• [Work required]:
Report only the number of lines in this material that include "آموزی".

[Start of section]

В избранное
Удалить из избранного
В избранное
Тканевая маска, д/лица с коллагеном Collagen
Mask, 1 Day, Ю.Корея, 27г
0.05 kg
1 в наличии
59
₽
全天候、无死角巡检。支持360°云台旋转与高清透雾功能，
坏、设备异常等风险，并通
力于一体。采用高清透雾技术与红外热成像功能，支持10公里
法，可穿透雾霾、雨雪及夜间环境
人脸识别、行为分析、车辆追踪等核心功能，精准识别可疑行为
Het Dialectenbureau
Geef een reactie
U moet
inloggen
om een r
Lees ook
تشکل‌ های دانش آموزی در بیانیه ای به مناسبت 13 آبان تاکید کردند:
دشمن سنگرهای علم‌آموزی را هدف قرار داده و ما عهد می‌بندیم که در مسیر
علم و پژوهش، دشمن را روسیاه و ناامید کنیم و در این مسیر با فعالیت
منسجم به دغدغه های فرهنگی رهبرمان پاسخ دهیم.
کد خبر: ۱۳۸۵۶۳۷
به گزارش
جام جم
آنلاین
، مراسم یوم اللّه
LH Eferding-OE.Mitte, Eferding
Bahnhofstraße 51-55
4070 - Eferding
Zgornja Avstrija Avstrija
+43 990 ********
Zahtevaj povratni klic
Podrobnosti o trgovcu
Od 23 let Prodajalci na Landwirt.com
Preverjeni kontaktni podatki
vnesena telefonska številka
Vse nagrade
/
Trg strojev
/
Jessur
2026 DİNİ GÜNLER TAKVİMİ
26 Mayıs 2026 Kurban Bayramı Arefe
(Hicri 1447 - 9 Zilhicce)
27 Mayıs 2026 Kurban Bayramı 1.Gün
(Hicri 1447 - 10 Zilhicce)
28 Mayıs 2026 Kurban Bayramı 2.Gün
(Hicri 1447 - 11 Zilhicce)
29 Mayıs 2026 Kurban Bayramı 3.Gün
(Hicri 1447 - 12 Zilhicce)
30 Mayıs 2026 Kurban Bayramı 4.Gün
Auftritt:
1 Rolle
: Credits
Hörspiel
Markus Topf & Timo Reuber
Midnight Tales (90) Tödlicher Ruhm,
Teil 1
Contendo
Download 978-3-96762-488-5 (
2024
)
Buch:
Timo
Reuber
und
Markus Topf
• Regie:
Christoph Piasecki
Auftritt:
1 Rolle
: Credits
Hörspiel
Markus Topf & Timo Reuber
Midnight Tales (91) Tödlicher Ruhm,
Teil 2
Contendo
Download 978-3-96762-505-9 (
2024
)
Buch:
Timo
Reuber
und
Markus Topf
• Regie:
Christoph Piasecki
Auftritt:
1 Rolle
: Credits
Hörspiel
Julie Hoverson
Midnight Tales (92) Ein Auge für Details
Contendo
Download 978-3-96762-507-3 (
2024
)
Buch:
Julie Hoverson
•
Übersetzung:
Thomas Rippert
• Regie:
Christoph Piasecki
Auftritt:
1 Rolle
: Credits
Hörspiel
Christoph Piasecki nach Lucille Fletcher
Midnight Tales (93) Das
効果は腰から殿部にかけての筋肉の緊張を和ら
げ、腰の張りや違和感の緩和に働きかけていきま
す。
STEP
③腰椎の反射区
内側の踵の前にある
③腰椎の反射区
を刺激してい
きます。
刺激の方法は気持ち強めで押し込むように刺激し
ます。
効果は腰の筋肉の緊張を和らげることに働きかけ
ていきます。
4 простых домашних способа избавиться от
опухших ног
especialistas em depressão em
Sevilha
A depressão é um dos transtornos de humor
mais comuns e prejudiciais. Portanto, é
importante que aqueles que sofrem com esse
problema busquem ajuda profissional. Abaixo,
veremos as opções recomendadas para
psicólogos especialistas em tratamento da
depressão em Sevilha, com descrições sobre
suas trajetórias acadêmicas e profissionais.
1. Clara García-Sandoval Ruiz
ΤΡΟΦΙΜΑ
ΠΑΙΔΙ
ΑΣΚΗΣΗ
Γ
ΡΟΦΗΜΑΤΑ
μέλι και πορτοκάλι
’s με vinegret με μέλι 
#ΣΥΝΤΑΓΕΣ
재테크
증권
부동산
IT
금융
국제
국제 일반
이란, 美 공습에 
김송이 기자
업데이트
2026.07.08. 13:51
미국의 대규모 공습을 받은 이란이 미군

[End of section]
[Start of section]

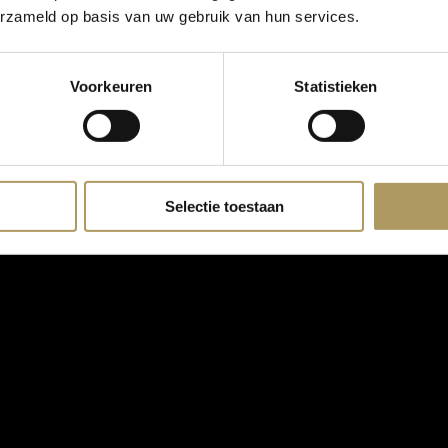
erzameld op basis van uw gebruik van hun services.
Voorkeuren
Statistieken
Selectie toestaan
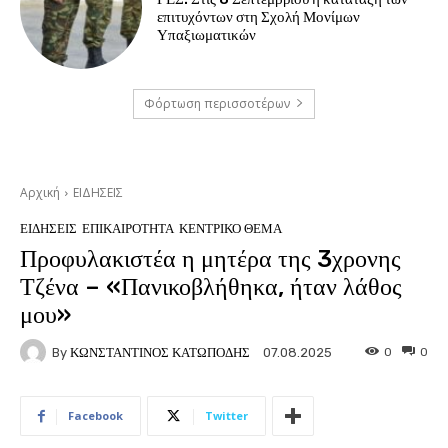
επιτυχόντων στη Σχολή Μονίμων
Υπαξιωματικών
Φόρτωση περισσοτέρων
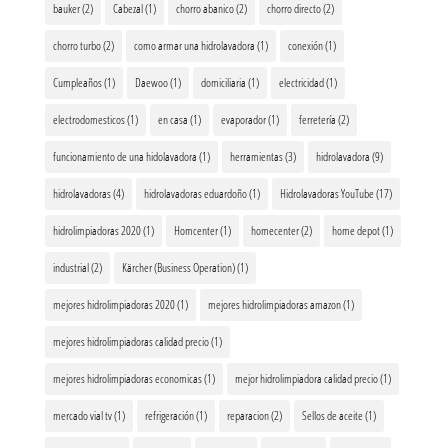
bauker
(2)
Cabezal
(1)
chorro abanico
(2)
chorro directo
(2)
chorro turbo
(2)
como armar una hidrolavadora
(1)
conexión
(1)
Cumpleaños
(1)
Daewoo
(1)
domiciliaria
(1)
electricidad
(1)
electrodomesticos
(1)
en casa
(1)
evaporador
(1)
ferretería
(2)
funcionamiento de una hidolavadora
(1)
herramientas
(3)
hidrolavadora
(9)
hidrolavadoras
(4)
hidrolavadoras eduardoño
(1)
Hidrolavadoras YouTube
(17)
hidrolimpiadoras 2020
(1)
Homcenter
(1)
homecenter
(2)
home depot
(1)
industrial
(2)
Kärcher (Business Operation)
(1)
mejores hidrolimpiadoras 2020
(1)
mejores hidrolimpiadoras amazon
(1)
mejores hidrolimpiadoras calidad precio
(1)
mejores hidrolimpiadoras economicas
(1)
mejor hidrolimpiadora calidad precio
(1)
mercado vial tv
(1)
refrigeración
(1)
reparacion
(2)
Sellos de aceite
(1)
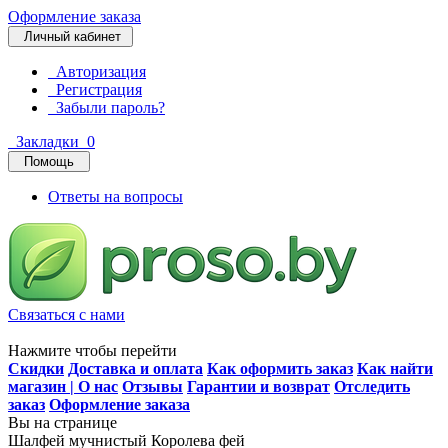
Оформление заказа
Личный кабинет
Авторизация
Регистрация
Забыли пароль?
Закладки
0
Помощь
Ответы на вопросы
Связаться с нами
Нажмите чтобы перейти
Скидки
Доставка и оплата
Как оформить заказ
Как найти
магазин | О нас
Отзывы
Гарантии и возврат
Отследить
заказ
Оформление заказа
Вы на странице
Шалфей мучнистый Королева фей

[End of section]
[Start of section]

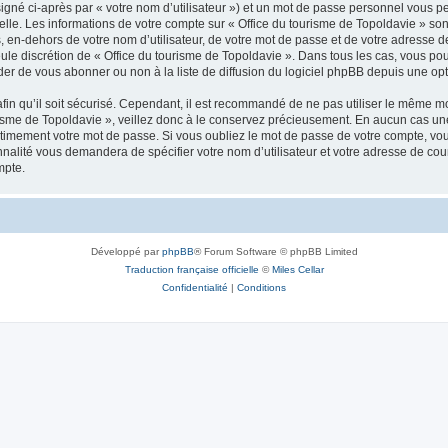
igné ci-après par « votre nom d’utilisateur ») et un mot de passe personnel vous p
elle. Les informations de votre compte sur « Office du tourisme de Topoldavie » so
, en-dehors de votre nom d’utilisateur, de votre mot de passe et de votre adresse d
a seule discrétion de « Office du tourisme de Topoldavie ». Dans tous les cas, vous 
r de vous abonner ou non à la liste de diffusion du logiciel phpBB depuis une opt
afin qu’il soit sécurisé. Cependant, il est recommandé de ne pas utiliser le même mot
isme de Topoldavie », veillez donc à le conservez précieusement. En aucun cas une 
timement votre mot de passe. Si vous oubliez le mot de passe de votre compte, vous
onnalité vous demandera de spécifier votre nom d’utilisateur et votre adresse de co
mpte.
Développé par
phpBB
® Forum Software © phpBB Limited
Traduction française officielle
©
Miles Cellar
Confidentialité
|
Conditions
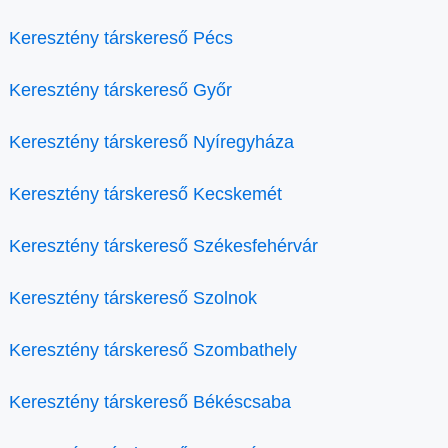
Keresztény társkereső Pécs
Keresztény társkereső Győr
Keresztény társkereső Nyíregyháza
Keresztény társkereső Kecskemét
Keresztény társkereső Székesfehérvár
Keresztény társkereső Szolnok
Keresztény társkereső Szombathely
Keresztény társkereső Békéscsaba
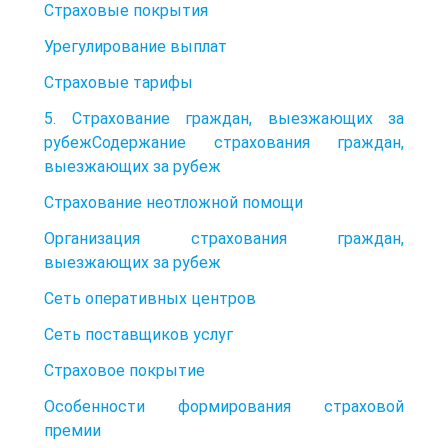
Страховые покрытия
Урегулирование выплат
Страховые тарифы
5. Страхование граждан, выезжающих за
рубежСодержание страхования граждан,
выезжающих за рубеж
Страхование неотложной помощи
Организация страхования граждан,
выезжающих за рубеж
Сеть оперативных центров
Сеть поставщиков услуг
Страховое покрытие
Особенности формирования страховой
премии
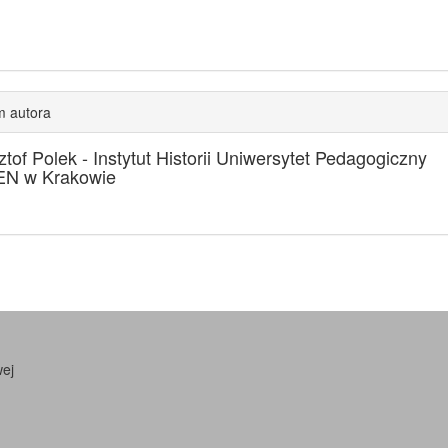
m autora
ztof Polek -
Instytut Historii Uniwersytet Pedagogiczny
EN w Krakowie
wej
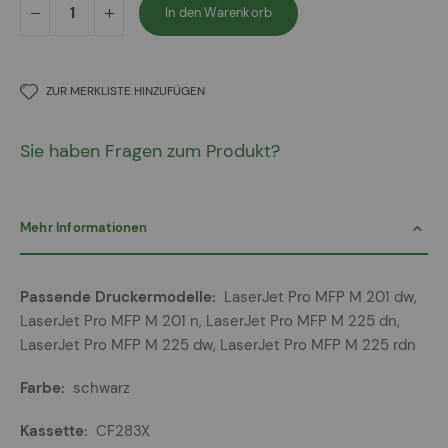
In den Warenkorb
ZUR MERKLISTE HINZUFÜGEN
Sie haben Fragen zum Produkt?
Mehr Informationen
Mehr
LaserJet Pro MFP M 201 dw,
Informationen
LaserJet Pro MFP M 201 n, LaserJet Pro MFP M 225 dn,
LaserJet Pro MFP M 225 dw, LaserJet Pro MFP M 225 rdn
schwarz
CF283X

[End of section]

• [Expected answer]:
2